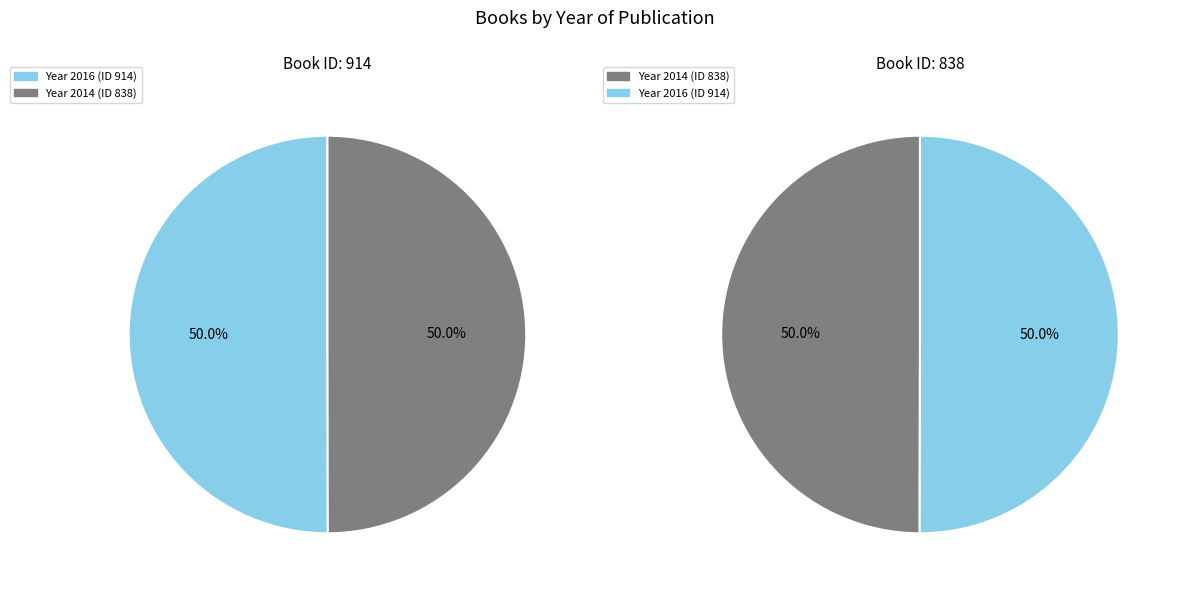

Count the number of slices in the pie.

2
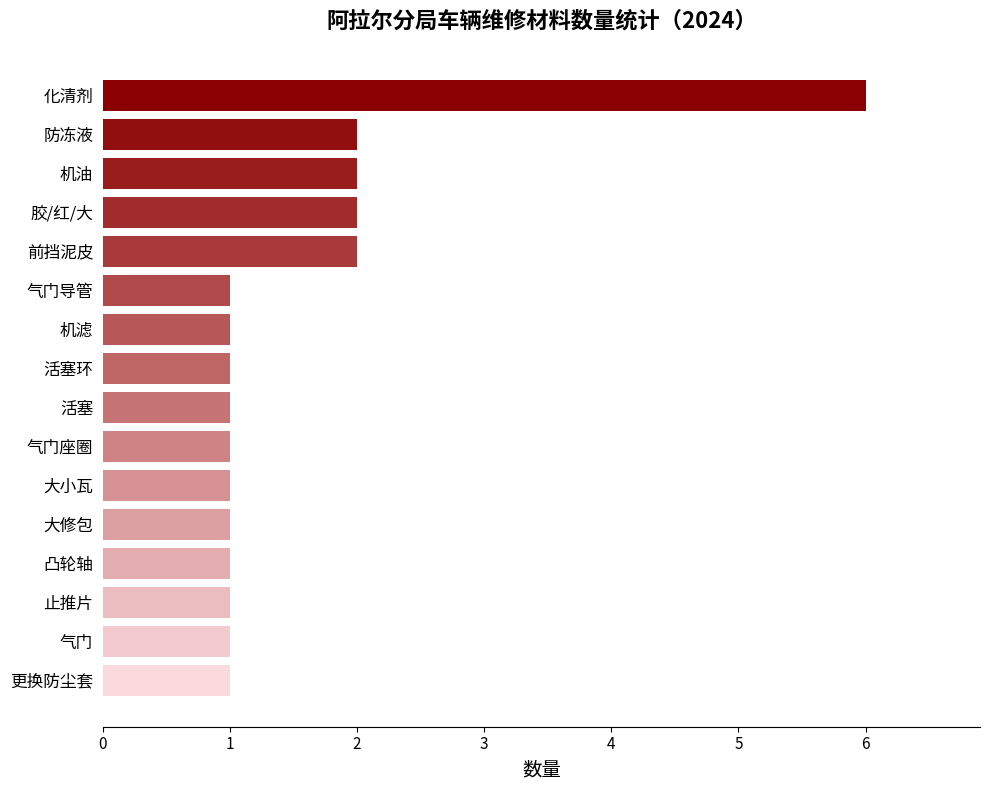

Are the bars grouped side by side (vs. stacked)?

No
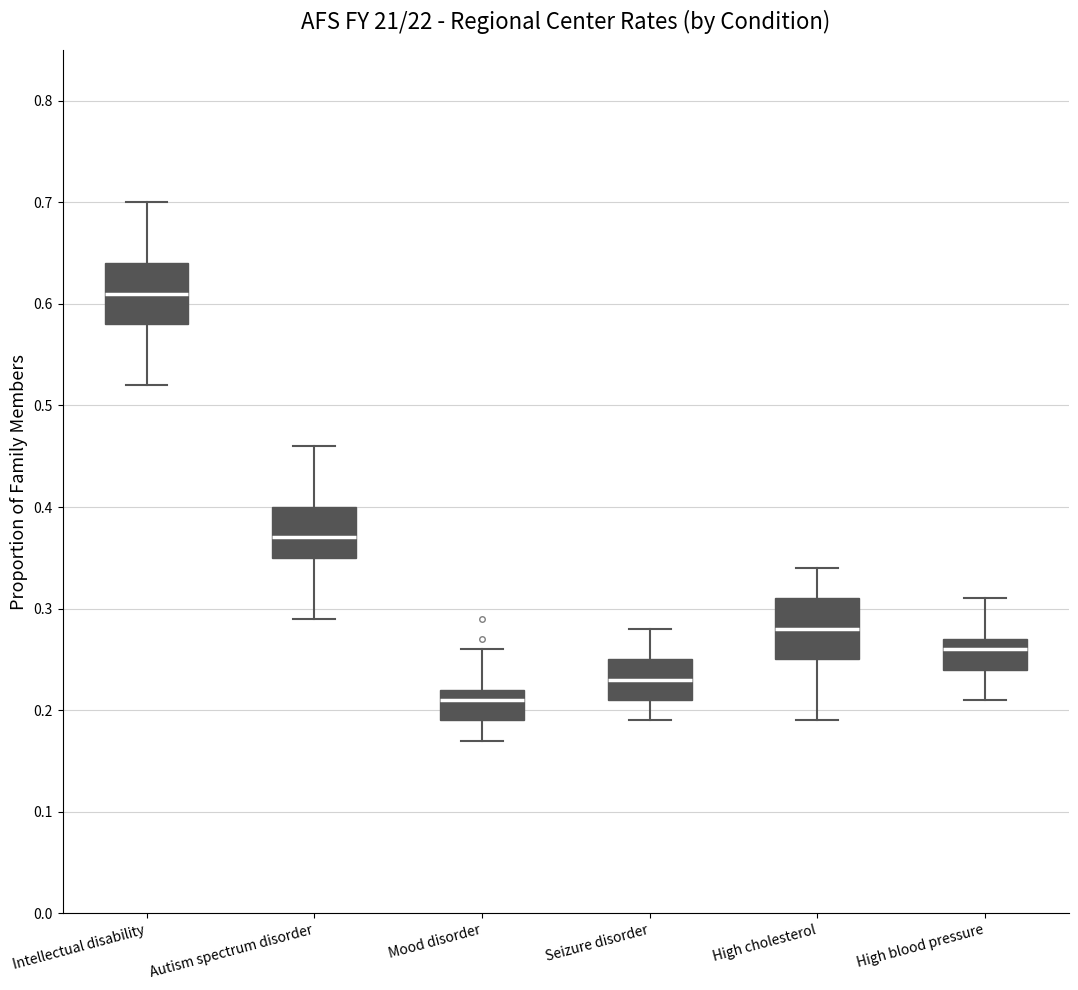

Reading left to right, transcribe this box plot: for each box, give where its median line is, the range the box spans, and where its two whiskers end, as read against the y-axis. The values are not printed on the chart, so give them approximately, as read against the axis.

Intellectual disability: median 0.61, box 0.58 to 0.64, whiskers 0.52 to 0.70
Autism spectrum disorder: median 0.37, box 0.35 to 0.40, whiskers 0.29 to 0.46
Mood disorder: median 0.21, box 0.19 to 0.22, whiskers 0.17 to 0.26
Seizure disorder: median 0.23, box 0.21 to 0.25, whiskers 0.19 to 0.28
High cholesterol: median 0.28, box 0.25 to 0.31, whiskers 0.19 to 0.34
High blood pressure: median 0.26, box 0.24 to 0.27, whiskers 0.21 to 0.31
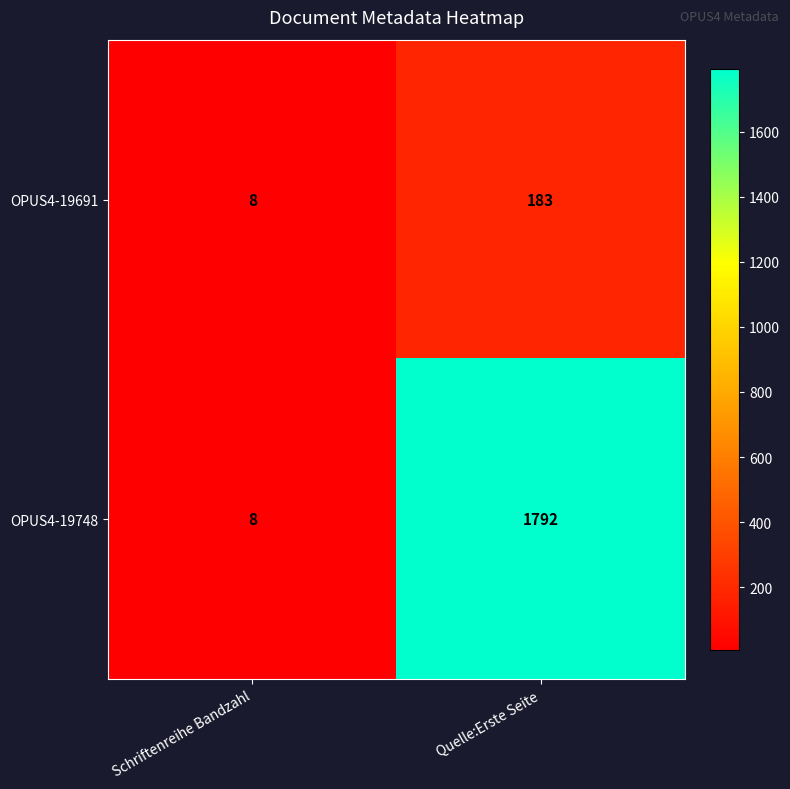

At which category is the sum across all series the highest?

Quelle:Erste Seite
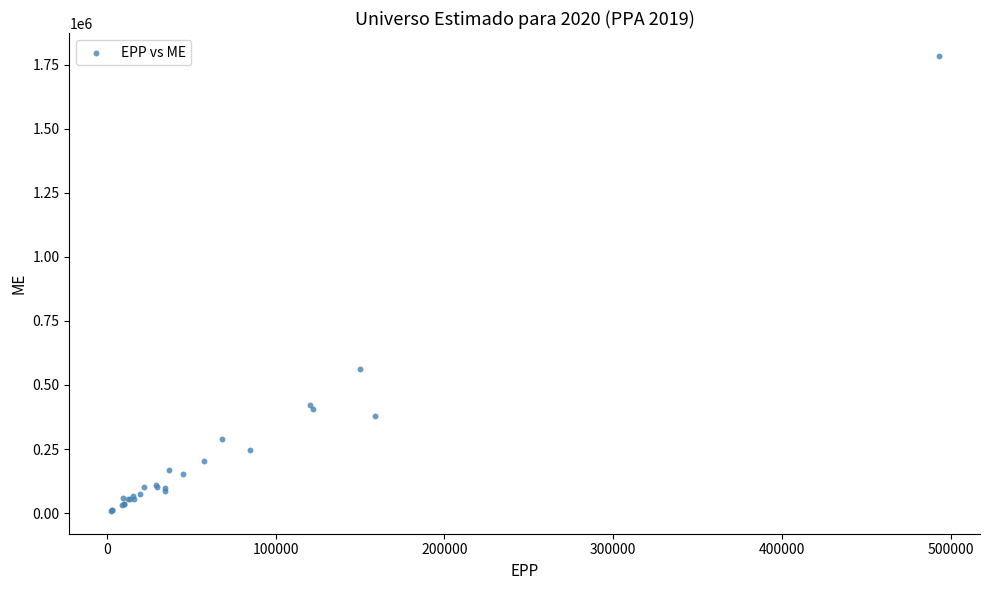

What Y value in the scatter plot is closest to 896566?

562551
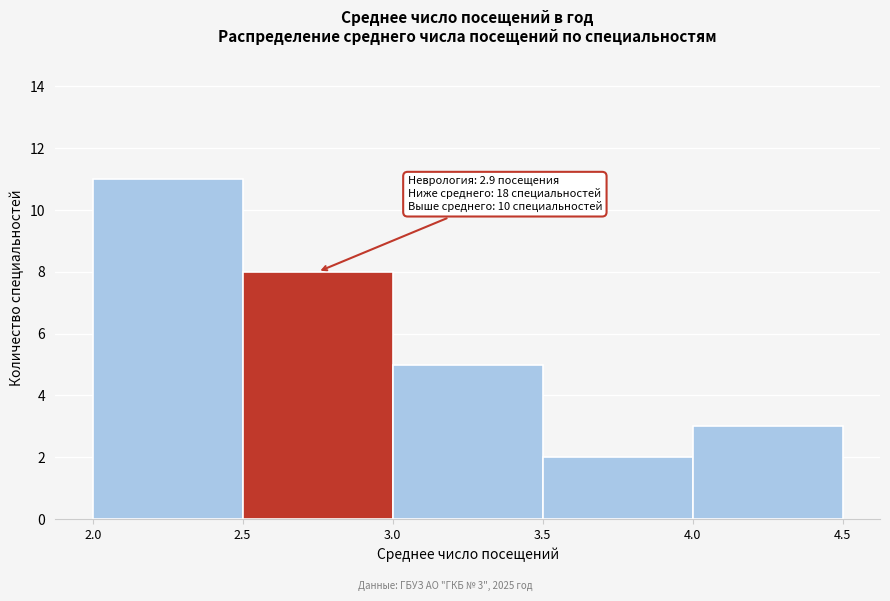

Over which range of the x-axis is the bar tallest?

2.0 to 2.5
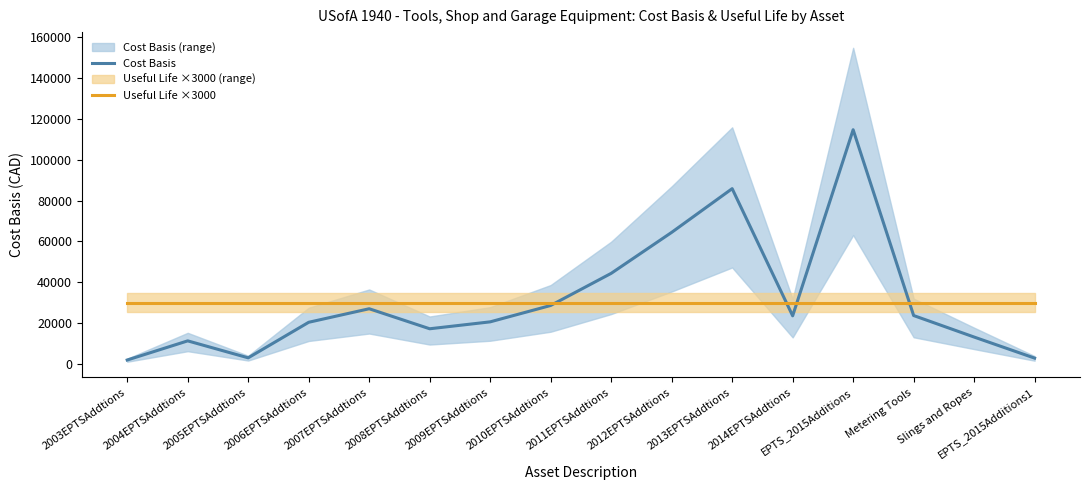

Is it true that Useful Life ×3000 equals 46509.6 at 2006EPTSAddtions?

False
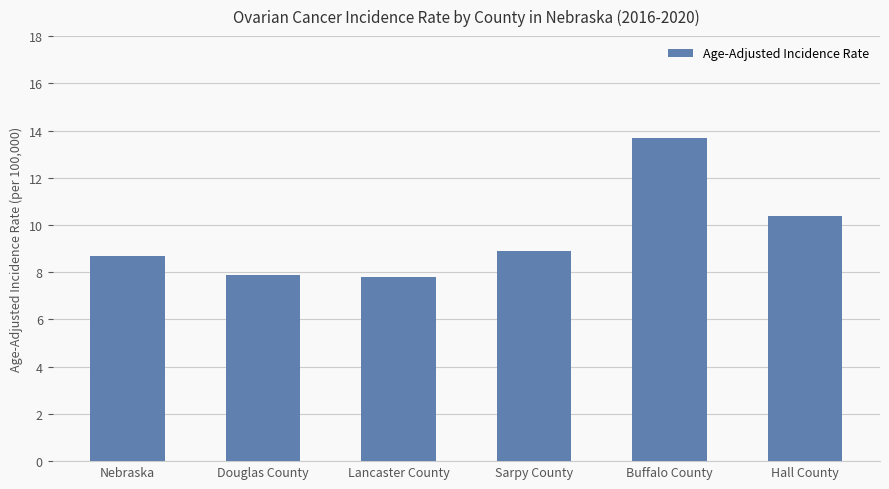

The value at Lancaster County is 7.8. True or false?

True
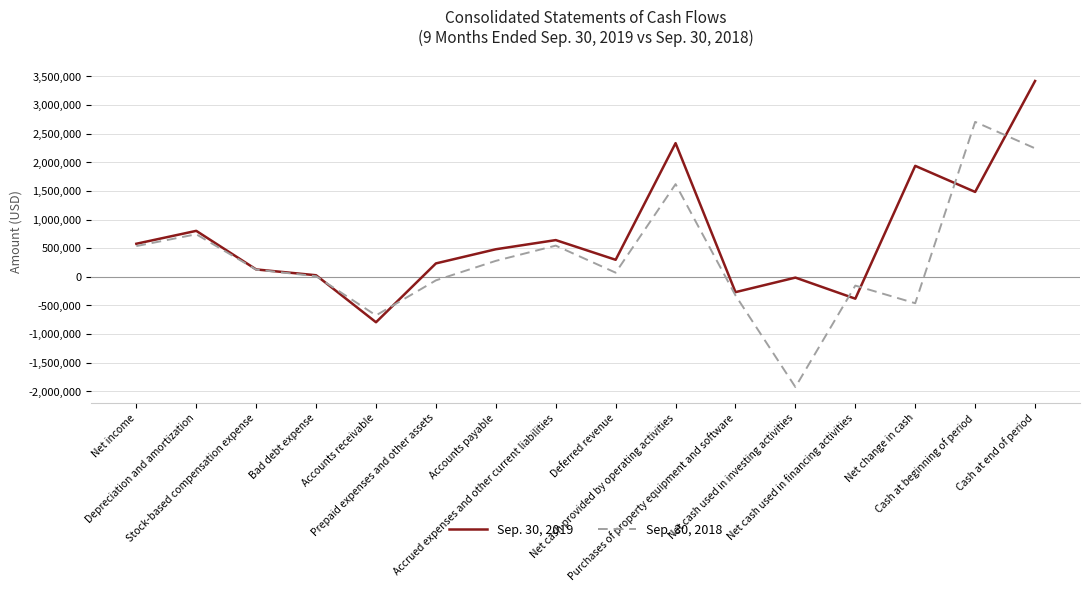

Count the number of categories in the chart.

16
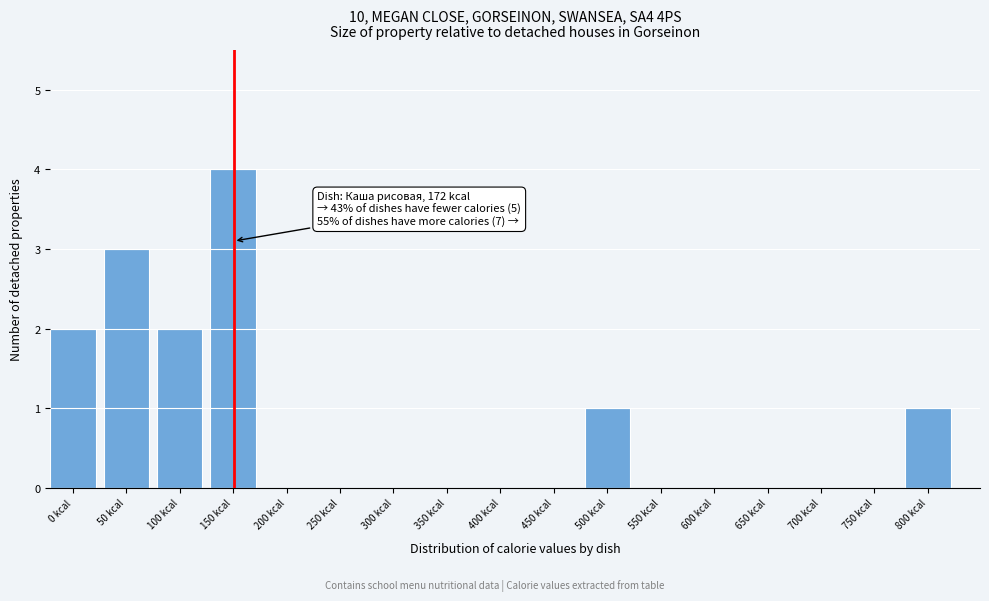

Reading left to right, list all the values displayed in this chart.

0 kcal=2	50 kcal=3	100 kcal=2	150 kcal=4	200 kcal=0	250 kcal=0	300 kcal=0	350 kcal=0	400 kcal=0	450 kcal=0	500 kcal=1	550 kcal=0	600 kcal=0	650 kcal=0	700 kcal=0	750 kcal=0	800 kcal=1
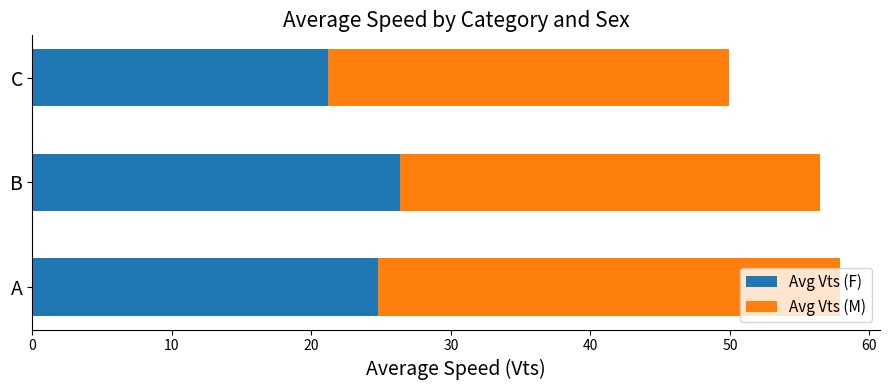

What is the highest value of the Avg Vts (F) series?

26.3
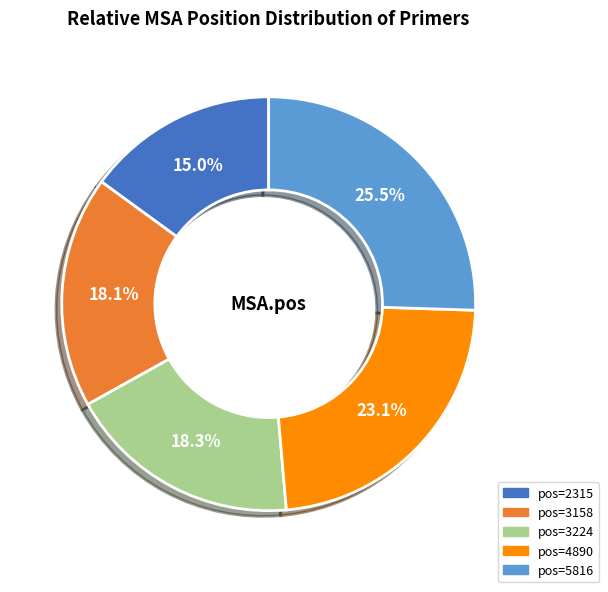

Combined, do pos=5816 and pos=2315 account for over 50%?

No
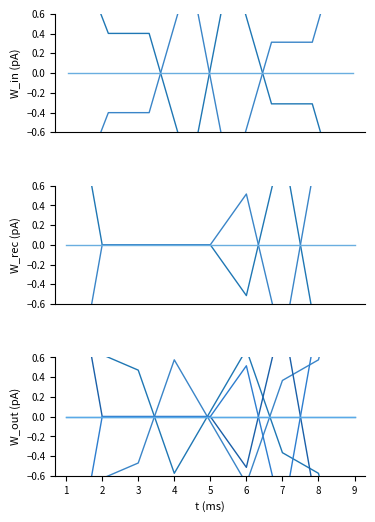

Does the chart display data point markers on the line(s)?

No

################

ASSIGNED TASK »
Find each line in the data above that contains the word "disorder", and copy every such line in full.

RESPONSE TO THE TASK »
Autism spectrum disorder: median 0.37, box 0.35 to 0.40, whiskers 0.29 to 0.46
Mood disorder: median 0.21, box 0.19 to 0.22, whiskers 0.17 to 0.26
Seizure disorder: median 0.23, box 0.21 to 0.25, whiskers 0.19 to 0.28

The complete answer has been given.